Barrick Gold has dropped its bid for rival Newmont after the two agreed to merge their Nevada mines, the companies confirmed today.
The two parties said they would create the world’s single largest gold producer with a combined output of over 4m ounces of gold last year. The deal promises to unlock $5bn in synergies, they said.
It comes after a war of words between chief executives Mark Bristow and Gary Goldberg as Barrick launched a hostile takeover bid for Newmont late last month.
Bristow called Goldberg a “loser”, while the Newmont chief executive hit back at the proposed deal as not being in the best interests of shareholders.
The $18bn (£14bn) takeover would have created the world’s largest gold miner, but would scupper Newmont’s preferred deal with another rival, Goldcorp.
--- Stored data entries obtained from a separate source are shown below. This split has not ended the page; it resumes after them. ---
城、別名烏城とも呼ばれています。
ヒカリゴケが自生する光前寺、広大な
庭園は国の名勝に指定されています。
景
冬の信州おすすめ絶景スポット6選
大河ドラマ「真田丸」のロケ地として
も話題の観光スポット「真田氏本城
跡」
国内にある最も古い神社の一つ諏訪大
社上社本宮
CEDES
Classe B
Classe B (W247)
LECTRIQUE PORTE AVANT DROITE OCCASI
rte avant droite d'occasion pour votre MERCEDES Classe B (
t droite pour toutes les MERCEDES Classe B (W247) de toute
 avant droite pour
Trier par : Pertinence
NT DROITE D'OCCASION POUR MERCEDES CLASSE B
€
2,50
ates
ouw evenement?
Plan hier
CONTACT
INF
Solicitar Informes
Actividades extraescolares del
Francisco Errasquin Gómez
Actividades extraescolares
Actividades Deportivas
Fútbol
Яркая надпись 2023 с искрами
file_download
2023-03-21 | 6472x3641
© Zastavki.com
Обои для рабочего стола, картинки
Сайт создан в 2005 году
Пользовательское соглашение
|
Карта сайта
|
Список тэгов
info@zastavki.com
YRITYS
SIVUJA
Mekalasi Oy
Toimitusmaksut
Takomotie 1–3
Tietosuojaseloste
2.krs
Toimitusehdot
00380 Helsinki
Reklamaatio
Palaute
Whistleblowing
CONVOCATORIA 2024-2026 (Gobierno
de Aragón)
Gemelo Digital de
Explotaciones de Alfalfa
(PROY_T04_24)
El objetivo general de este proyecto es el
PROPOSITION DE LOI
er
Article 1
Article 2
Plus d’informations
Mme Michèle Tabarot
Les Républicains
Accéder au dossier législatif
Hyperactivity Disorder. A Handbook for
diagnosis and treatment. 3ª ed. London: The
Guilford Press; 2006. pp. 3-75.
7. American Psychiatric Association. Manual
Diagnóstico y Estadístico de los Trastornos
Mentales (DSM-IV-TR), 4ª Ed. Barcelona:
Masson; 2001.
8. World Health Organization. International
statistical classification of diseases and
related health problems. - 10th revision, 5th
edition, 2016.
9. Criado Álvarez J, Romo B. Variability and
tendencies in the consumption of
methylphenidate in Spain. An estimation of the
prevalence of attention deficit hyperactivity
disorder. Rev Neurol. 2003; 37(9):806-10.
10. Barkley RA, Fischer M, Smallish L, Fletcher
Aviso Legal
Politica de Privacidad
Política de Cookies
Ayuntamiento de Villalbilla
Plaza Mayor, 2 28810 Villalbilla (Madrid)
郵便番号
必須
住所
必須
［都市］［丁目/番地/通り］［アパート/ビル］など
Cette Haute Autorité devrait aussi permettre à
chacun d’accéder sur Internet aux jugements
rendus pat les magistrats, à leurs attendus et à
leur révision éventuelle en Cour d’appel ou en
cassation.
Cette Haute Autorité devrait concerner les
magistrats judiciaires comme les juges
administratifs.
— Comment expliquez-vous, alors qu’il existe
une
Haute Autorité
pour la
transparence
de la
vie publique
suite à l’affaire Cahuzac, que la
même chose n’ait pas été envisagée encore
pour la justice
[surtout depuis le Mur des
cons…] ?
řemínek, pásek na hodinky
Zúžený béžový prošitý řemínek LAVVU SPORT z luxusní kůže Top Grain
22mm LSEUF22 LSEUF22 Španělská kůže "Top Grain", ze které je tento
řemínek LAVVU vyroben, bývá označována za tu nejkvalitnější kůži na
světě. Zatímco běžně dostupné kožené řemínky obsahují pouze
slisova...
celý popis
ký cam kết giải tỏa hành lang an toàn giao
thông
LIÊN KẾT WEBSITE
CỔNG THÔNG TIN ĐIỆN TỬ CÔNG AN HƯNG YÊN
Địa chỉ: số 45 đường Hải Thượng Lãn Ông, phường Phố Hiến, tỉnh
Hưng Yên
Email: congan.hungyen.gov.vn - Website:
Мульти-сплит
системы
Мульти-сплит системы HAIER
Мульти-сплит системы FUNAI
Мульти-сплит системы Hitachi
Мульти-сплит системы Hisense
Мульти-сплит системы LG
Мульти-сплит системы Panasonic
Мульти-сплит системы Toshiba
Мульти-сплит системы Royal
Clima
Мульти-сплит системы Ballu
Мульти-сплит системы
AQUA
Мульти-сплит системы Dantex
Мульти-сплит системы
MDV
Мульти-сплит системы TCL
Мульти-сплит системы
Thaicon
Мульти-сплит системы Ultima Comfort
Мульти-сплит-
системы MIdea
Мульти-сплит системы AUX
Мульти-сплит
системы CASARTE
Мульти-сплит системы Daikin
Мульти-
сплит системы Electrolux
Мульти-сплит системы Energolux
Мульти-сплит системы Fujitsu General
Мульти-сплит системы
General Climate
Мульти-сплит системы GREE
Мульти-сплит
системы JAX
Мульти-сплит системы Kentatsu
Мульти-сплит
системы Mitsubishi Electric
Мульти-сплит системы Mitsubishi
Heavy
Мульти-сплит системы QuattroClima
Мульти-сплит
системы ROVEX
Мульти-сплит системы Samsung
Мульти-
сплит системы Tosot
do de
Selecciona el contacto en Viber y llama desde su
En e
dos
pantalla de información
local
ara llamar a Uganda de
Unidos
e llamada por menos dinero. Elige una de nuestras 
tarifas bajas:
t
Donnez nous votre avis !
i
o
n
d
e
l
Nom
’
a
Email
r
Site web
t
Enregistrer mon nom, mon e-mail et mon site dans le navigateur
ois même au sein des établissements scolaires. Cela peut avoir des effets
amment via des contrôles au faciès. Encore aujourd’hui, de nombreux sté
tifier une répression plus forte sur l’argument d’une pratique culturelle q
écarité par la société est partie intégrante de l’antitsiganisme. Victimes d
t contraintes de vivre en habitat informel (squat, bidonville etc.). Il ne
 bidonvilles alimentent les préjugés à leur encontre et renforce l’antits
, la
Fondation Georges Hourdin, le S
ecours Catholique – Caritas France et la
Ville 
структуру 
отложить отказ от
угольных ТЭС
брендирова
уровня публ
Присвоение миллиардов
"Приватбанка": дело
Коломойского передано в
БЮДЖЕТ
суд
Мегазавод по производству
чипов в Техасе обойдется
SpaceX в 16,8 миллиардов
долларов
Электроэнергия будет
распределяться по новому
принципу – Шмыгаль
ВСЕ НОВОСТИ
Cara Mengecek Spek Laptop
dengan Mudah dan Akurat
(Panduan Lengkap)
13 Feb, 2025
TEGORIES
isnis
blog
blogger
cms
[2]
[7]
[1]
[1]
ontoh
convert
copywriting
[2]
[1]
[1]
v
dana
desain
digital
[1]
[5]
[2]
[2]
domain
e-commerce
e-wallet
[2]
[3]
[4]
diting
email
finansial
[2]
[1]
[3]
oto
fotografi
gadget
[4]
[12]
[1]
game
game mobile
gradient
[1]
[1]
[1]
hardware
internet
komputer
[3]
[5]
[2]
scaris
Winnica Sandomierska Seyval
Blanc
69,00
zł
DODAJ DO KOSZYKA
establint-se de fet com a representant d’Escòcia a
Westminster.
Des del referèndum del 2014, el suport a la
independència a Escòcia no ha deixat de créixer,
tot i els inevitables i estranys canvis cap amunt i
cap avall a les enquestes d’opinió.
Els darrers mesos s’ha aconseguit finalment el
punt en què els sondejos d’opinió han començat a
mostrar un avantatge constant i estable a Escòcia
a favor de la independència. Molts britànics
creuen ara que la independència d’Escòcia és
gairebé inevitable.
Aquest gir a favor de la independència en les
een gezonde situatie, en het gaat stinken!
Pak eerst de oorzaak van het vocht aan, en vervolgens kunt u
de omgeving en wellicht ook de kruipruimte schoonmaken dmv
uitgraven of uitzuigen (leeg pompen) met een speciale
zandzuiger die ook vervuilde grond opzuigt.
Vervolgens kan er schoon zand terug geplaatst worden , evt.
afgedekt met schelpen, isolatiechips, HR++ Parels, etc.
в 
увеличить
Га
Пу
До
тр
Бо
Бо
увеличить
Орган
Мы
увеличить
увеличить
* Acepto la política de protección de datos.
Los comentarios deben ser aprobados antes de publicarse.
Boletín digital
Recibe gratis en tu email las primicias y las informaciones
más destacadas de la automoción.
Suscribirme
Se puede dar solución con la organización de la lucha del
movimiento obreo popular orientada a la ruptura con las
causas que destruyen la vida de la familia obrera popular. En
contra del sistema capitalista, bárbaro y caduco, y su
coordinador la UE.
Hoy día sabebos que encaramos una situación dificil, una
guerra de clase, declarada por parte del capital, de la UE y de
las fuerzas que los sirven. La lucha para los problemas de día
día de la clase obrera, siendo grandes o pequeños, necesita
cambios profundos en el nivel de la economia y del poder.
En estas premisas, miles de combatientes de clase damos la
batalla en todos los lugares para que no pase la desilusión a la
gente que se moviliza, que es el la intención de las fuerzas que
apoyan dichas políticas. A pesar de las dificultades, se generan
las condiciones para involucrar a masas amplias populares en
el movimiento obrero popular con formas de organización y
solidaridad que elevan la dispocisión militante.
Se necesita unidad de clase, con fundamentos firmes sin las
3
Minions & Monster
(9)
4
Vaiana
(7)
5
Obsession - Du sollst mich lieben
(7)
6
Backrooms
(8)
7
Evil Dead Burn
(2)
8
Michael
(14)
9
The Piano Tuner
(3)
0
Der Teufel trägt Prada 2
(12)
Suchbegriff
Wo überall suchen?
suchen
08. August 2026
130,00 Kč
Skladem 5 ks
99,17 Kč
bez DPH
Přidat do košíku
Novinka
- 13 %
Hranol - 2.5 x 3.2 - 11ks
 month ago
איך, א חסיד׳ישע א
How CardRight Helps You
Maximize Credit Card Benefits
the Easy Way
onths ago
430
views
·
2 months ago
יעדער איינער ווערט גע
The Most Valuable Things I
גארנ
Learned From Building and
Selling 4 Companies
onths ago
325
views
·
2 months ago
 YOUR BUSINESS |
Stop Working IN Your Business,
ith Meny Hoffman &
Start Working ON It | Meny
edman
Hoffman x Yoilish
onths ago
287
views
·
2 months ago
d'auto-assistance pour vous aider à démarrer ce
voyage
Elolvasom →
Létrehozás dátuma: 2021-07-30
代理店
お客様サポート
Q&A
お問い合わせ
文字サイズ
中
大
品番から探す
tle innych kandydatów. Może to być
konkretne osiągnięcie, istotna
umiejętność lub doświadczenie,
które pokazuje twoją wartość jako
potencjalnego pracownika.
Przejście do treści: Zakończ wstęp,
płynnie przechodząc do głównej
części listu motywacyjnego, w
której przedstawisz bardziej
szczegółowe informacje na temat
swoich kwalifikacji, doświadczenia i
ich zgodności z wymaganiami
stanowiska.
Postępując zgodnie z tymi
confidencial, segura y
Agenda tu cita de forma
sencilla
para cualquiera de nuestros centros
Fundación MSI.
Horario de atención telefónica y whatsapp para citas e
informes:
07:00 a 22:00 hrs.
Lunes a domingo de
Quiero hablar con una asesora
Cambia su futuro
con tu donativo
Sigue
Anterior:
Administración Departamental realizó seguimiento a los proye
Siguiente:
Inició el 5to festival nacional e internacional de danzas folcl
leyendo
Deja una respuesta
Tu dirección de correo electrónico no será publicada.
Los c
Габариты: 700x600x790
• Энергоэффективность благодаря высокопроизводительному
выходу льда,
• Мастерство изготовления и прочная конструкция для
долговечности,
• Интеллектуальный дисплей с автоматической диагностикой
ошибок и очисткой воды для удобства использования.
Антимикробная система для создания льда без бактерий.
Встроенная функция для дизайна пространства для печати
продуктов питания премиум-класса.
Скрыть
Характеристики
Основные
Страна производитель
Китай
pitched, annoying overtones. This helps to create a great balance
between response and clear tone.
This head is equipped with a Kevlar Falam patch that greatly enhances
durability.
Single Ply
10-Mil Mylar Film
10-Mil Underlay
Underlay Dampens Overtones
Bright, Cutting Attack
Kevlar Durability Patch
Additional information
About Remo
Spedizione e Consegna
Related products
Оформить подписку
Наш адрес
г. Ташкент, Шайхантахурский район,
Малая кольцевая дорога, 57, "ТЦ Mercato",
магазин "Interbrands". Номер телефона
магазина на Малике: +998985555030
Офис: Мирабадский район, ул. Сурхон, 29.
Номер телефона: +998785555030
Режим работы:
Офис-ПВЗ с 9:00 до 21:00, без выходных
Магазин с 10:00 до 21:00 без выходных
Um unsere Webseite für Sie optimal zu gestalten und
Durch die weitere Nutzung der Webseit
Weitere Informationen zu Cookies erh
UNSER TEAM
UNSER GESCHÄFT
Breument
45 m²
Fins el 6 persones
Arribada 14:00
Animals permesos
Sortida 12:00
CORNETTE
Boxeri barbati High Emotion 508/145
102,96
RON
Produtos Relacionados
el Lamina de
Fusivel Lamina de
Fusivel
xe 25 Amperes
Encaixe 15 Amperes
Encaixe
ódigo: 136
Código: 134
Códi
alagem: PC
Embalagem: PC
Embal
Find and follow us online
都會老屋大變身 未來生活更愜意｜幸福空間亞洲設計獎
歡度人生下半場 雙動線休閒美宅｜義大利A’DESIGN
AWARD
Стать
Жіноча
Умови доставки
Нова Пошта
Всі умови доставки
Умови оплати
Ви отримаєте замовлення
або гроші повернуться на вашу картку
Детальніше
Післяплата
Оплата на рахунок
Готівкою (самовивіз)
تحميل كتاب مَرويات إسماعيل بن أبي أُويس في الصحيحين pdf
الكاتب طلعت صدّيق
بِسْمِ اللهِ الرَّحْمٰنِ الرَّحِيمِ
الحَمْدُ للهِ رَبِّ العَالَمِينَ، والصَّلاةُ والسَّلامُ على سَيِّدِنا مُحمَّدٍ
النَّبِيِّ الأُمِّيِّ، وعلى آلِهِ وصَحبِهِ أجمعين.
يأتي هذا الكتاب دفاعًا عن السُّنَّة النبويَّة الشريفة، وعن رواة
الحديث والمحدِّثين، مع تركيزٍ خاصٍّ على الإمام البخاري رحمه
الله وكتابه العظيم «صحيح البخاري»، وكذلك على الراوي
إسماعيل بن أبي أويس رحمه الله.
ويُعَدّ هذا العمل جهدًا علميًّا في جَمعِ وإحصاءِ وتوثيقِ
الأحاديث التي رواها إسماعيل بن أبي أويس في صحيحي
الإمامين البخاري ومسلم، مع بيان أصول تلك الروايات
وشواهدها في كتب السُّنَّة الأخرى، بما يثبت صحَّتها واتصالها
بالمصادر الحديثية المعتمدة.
The parties said today they would create a joint venture by combining their mining operations, assets, reserves and talent in Nevada.
“We listened to our shareholders and agreed with them that this was the best way to realise the enormous potential of the Nevada goldfields’ unequalled mineral endowment, and to maximise the returns from our operations there,” Barrick boss Bristow said.
When he launched the bid last month Bristow, a veteran of Randgold Resources which was bought by Barrick for $6bn last year, pointed to the Nevada assets as the “most important” reason for the deal.
Goldberg, who during the bid hit out at Bristow’s management team for lacking global operating experience, said the new agreement is an “innovative and effective way to generate long-term value.”
Barrick will own 61.5 per cent of the venture, with Newmont taking the rest.